Cow sculpture by Atelier Van Lieshout.

Triggering Reality: New Conditions for Art and Architecture in the Netherlands
Centro per l’arte contemporanea Luigi Pecci, Prato, Italy
Curated by Giampiero Sanguigni with the collaboration of Marco Brizzi

The economic crisis may be a global phenomenon, but in the Netherlands it has shown its effects in full swing. During the ’80s and ’90s, Dutch architects and artists benefited from generous public funding supporting architecture and the arts. Nowadays, they face the same shortages as their European counterparts. Yet, history teaches that in the face of a recession, architecture shrinks; it hides by borrowing from other disciplines: sculpture, decorative, and performative arts.

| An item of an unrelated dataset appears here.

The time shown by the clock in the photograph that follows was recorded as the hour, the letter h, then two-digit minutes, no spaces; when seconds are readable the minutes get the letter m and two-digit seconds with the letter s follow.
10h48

Triggering Reality displays the work of young (and not-so-young) professionals, whose works range from decorative pieces of urban sculpture like Atelier Van Lieshout’s made-from-recycled-material cow, to small and ephemeral vanishing pieces of architecture like Dus Architects’ bubble building.

History also teaches that crisis can sharpen a person’s wits, and architects sometimes grow their works within existing structures. The work by Krijn De Koning, for example, consists of small reinventions of interiors. Overall an example of how even now, with less money, the Netherlands can build architectural examples to reflect upon.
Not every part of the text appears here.